:: WHAT THE TASK REQUIRES ::
Range to copy from the entries below: the line containing "right elbow: (311, 429)" through the line containing "root of tail: (248, 251)", inclusive. Retype only those lines, exactly, without any images.

:: PROVIDED ENTRIES ::
━━━━

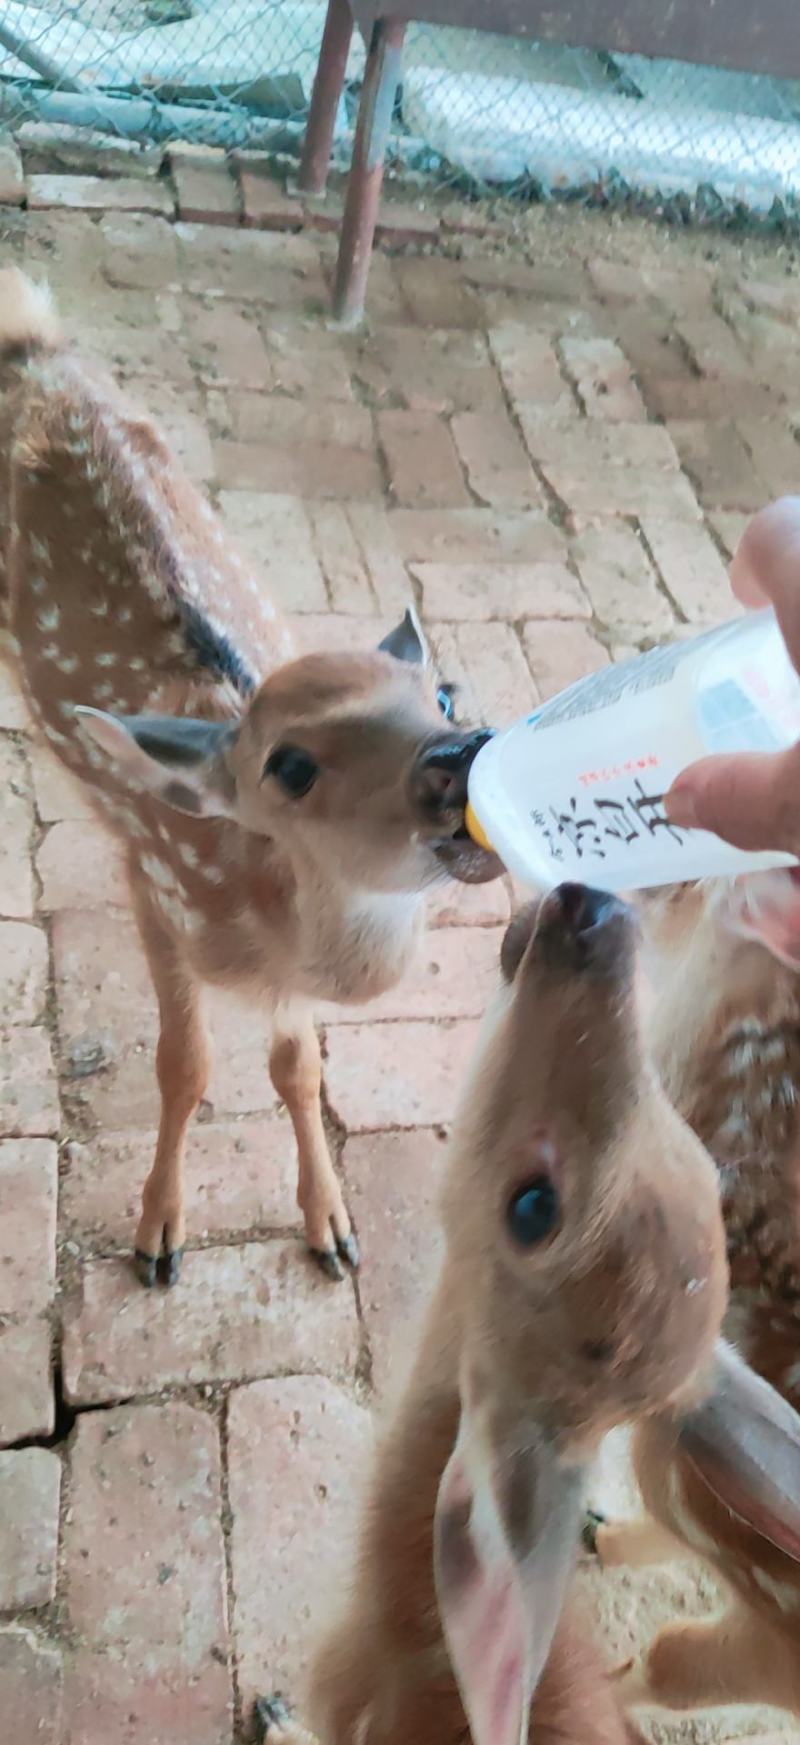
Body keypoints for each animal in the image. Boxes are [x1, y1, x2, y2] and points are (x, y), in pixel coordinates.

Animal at [0, 267, 501, 1289]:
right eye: (291, 765)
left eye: (442, 690)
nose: (457, 755)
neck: (259, 912)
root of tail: (28, 344)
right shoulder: (151, 881)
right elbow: (183, 1064)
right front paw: (159, 1235)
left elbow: (298, 1069)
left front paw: (333, 1226)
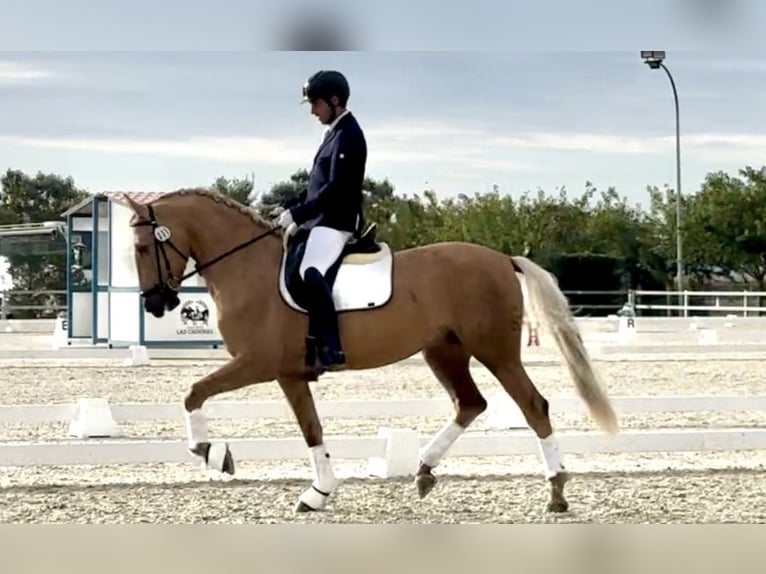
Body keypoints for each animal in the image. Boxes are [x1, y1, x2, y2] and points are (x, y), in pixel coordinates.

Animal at [123, 189, 620, 516]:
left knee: (533, 405)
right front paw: (319, 492)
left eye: (144, 247)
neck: (249, 270)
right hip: (445, 352)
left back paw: (556, 493)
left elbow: (194, 392)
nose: (156, 304)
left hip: (496, 351)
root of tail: (503, 258)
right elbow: (311, 429)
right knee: (470, 403)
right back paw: (424, 470)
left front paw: (210, 451)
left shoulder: (258, 364)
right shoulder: (289, 374)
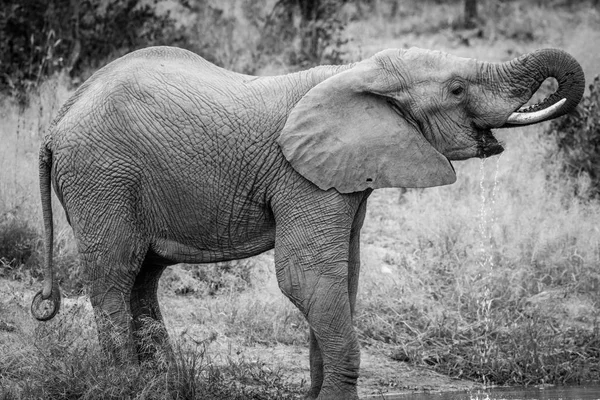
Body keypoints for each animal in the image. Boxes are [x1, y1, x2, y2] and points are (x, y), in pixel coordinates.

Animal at [30, 45, 584, 398]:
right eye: (456, 88)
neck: (358, 72)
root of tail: (57, 123)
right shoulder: (301, 176)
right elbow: (307, 277)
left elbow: (343, 278)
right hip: (102, 175)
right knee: (115, 273)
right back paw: (127, 384)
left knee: (144, 275)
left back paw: (159, 383)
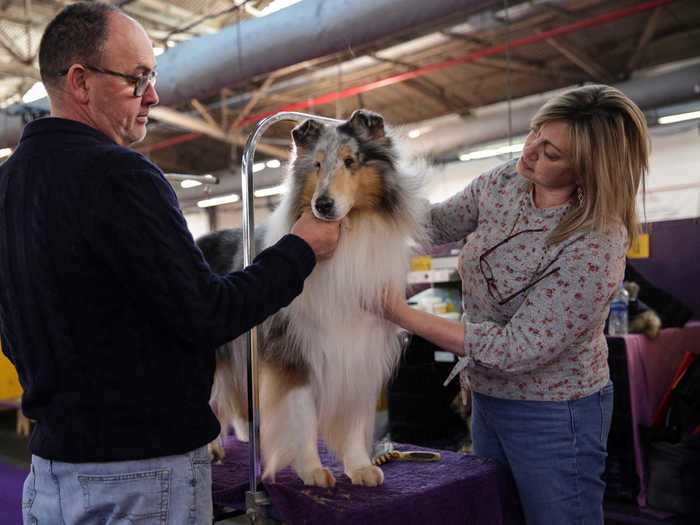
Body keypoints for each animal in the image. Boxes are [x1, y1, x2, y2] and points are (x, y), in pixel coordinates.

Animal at [198, 108, 426, 486]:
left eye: (350, 161)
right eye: (317, 164)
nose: (323, 204)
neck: (346, 236)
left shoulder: (359, 348)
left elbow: (352, 419)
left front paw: (360, 467)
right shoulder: (292, 351)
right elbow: (300, 413)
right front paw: (313, 471)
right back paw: (212, 450)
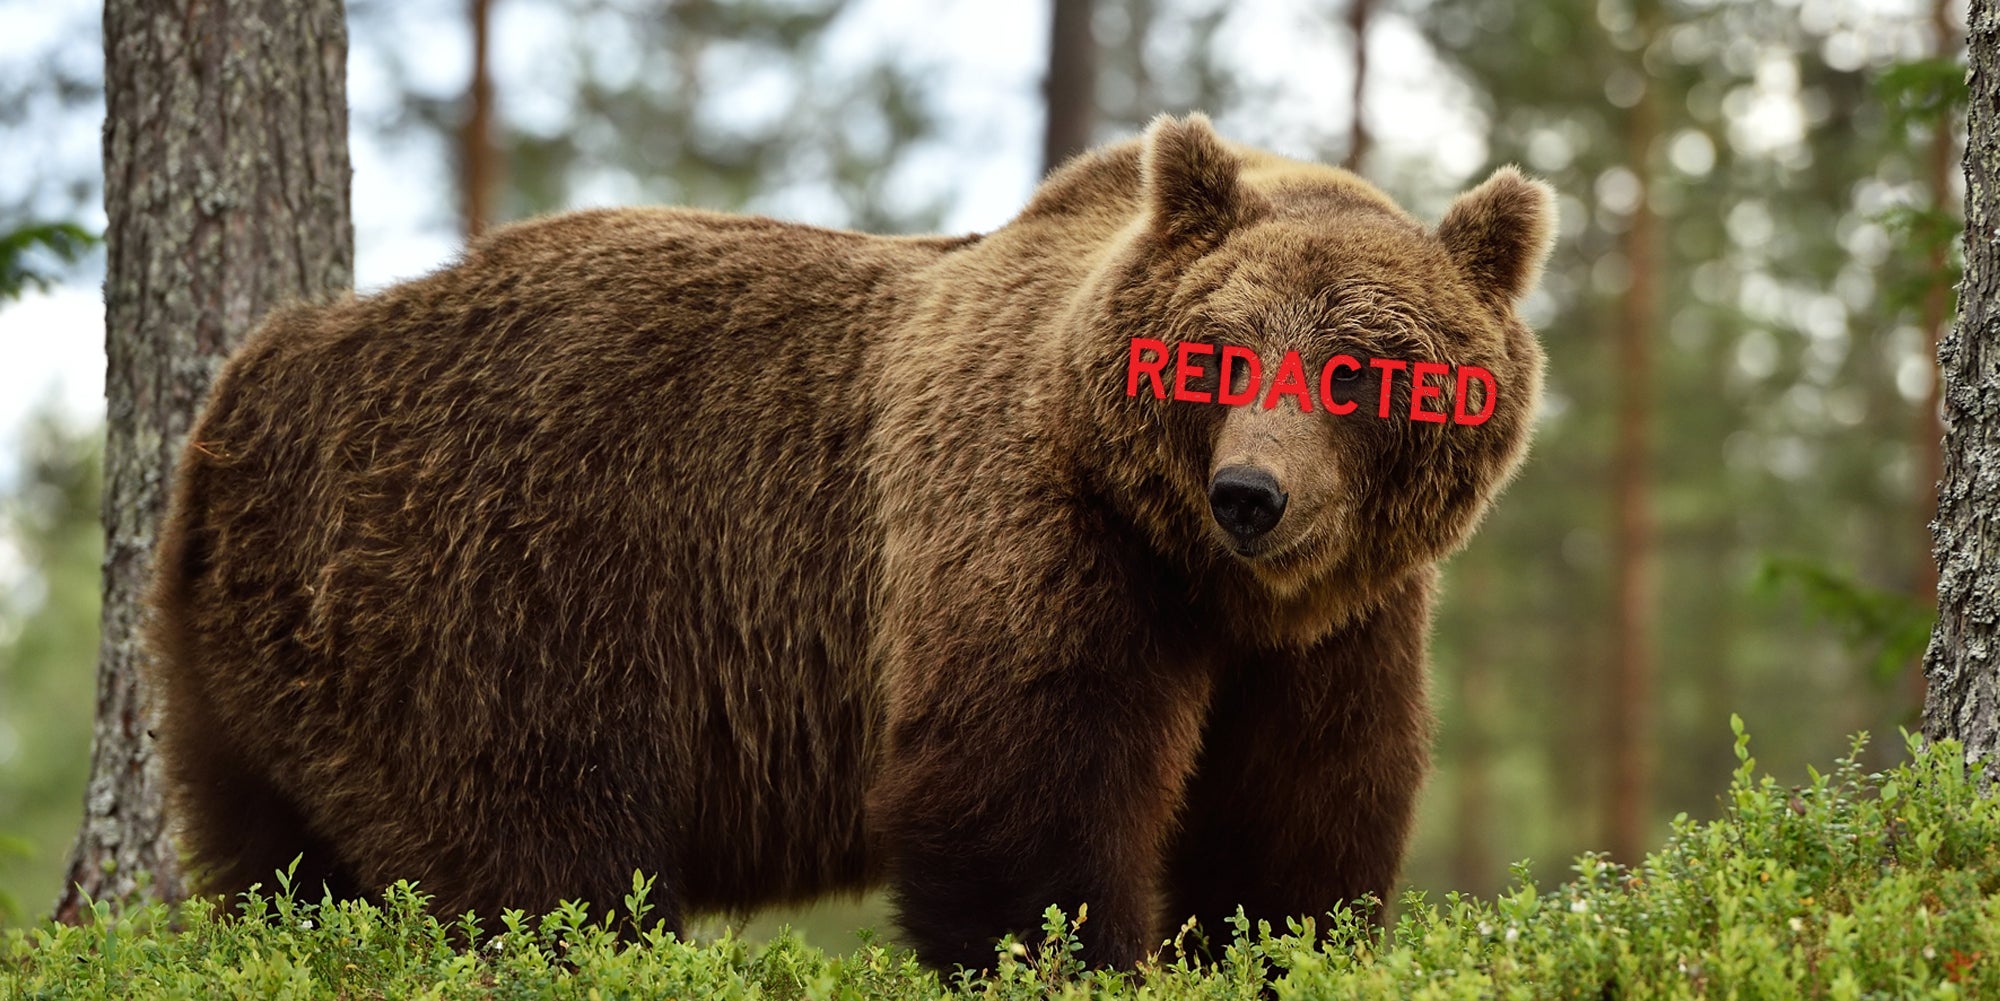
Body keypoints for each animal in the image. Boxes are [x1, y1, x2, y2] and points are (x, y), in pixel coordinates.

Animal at [147, 113, 1553, 971]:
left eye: (1361, 369)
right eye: (1220, 350)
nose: (1251, 493)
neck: (1207, 580)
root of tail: (250, 379)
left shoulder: (1339, 629)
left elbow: (1302, 818)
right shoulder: (1031, 528)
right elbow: (1020, 792)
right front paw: (1076, 952)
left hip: (255, 665)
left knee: (275, 863)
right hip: (498, 587)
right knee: (534, 860)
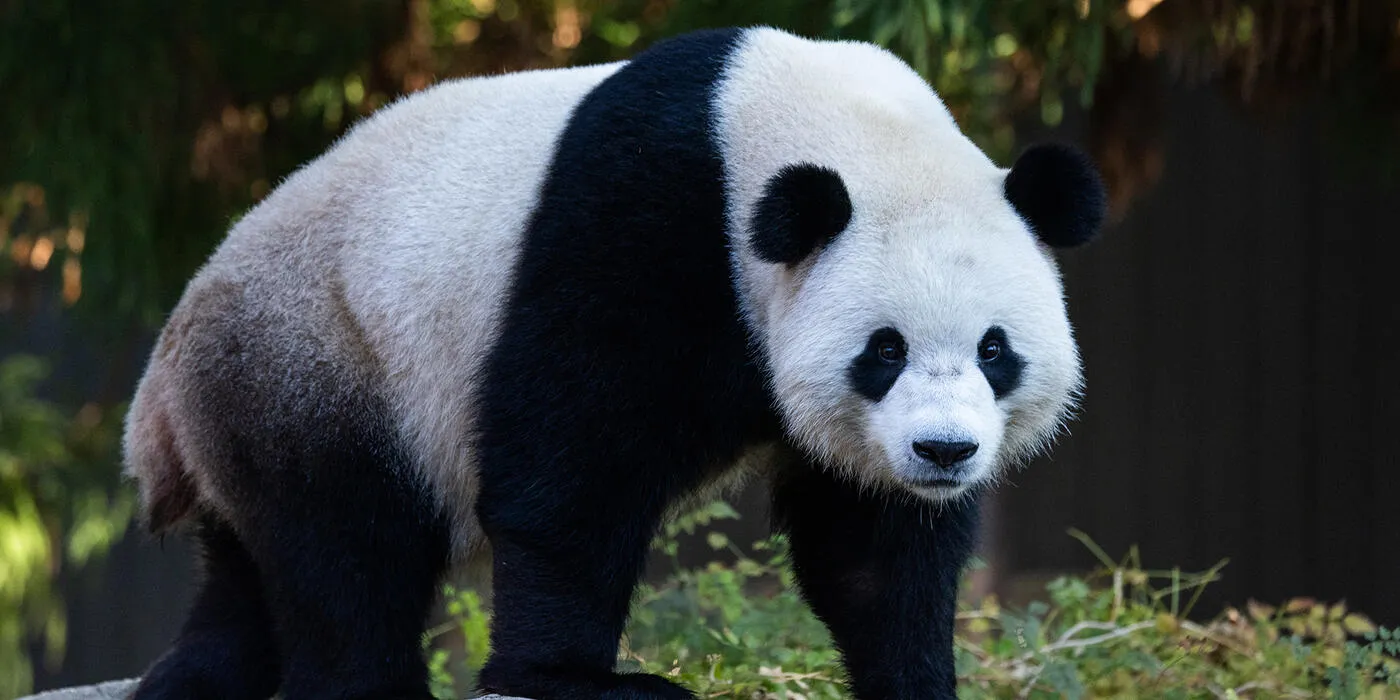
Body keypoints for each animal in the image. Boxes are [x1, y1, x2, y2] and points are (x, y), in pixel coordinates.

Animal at [122, 26, 1103, 700]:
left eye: (994, 350)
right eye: (885, 350)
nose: (944, 452)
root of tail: (162, 394)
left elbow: (870, 543)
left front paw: (914, 673)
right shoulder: (646, 216)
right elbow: (571, 464)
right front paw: (568, 679)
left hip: (255, 397)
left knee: (249, 584)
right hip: (322, 356)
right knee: (348, 552)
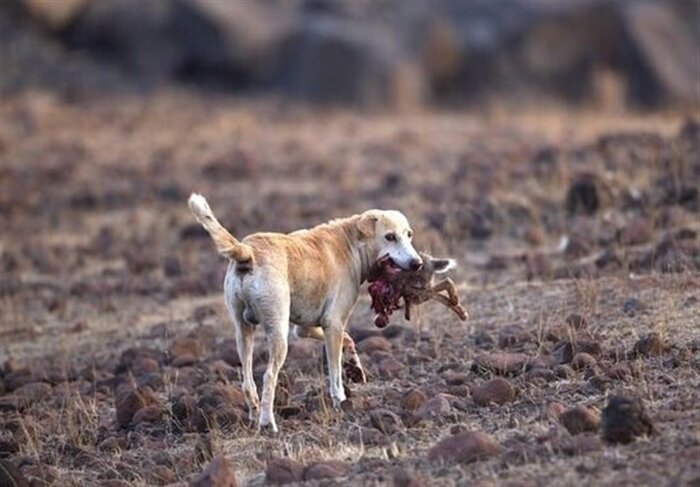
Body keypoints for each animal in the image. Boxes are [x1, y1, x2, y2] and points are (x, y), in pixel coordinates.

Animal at [186, 193, 422, 432]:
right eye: (390, 237)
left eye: (409, 234)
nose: (417, 263)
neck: (352, 243)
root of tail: (248, 251)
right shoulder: (333, 324)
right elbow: (335, 373)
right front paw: (340, 400)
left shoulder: (306, 328)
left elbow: (348, 339)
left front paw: (355, 367)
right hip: (278, 333)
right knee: (268, 377)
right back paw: (268, 423)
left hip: (243, 332)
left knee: (247, 381)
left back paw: (254, 415)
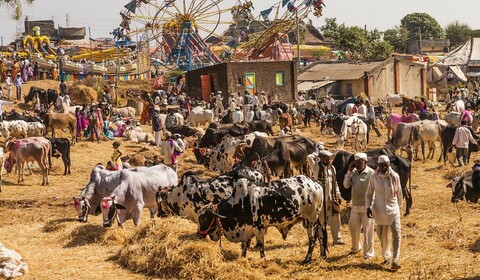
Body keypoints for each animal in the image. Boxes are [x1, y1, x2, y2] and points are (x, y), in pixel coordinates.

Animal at [195, 176, 326, 264]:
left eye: (204, 218)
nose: (199, 234)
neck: (240, 203)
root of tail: (315, 183)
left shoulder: (258, 227)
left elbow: (260, 245)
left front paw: (263, 260)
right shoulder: (246, 231)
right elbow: (244, 246)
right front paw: (243, 258)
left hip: (310, 220)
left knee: (312, 239)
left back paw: (307, 259)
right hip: (316, 220)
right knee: (321, 235)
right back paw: (322, 255)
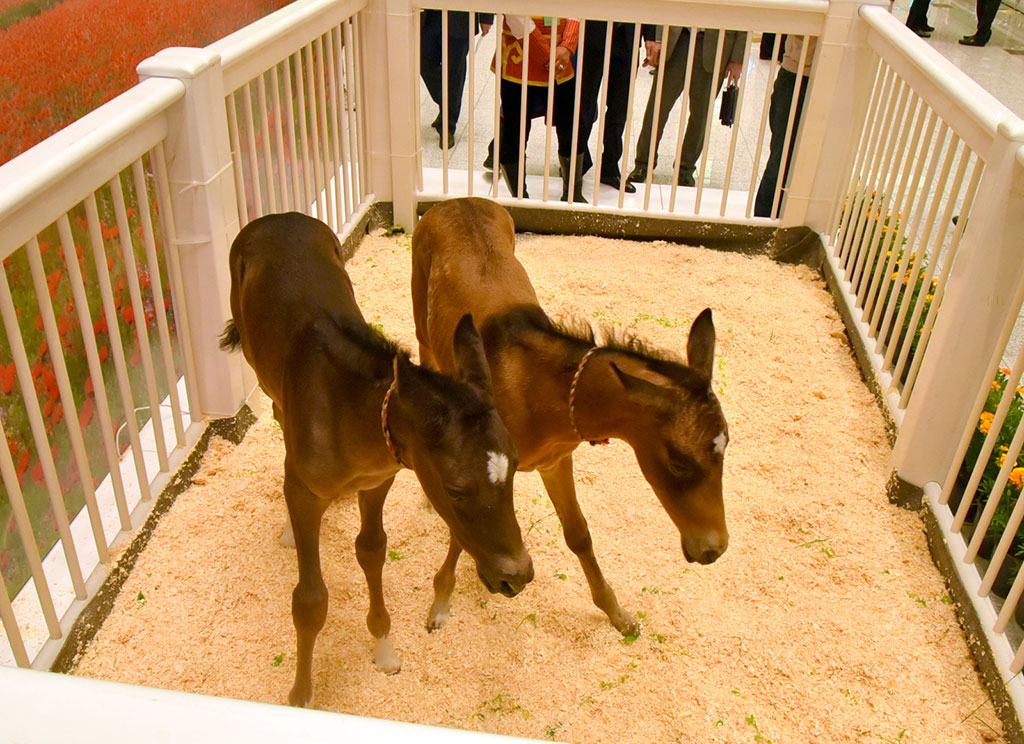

━━━━

:: WRITTEN SOLUTION ::
right elbow: (311, 429)
right knee: (470, 403)
right back paw: (424, 470)
left front paw: (210, 451)
left shoulder: (258, 364)
right shoulder: (289, 374)
Body keypoints for each animal in the image. Boxes are [x1, y1, x2, y2] and points are (x, y), in pixel coordinates.

Animal at [30, 45, 584, 398]:
right eye: (456, 88)
neck: (358, 72)
root of tail: (57, 123)
right shoulder: (301, 176)
right elbow: (307, 277)
left elbow: (343, 278)
right hip: (102, 175)
right knee: (115, 273)
right back paw: (127, 384)
left knee: (144, 275)
left back paw: (159, 383)
Body keypoints for each animal in the image. Boxes are [x1, y1, x2, y2] and points are (x, y), in pixel coordinates.

Animal at [198, 108, 426, 486]:
left eye: (350, 161)
right eye: (317, 164)
nose: (323, 204)
neck: (346, 236)
left shoulder: (359, 348)
left elbow: (352, 419)
left front paw: (360, 467)
right shoulder: (292, 351)
right elbow: (300, 413)
right front paw: (313, 471)
right back paw: (212, 450)
Body keypoints for each animal in the image. Boxes are [x1, y1, x2, y2] and points are (x, y), in pixel coordinates.

Animal at [147, 113, 1553, 971]:
left eye: (1361, 369)
right eye: (1220, 350)
nose: (1251, 493)
neck: (1207, 580)
root of tail: (250, 379)
left shoulder: (1339, 629)
left elbow: (1302, 818)
right shoulder: (1031, 528)
right elbow: (1020, 792)
right front paw: (1076, 952)
left hip: (255, 665)
left knee: (275, 863)
right hip: (498, 587)
right knee: (534, 860)
Body keypoints for each animal in the image. Boxes are [x1, y1, x2, y2] and points are (x, y), in pixel coordinates.

Animal at [122, 26, 1103, 700]:
left eye: (994, 350)
right eye: (885, 350)
nose: (944, 452)
root of tail: (162, 394)
left elbow: (870, 543)
left front paw: (914, 673)
right shoulder: (646, 216)
right elbow: (571, 464)
right front paw: (568, 679)
left hip: (255, 397)
left knee: (249, 584)
right hip: (322, 356)
right knee: (348, 552)
Body keypoints for each animal in the image. Boxes are [x1, y1, x2, y2] and points are (x, y), in pixel coordinates.

Animal at [186, 193, 422, 432]:
right eye: (390, 237)
left eye: (409, 234)
nose: (417, 263)
neck: (352, 243)
root of tail: (248, 251)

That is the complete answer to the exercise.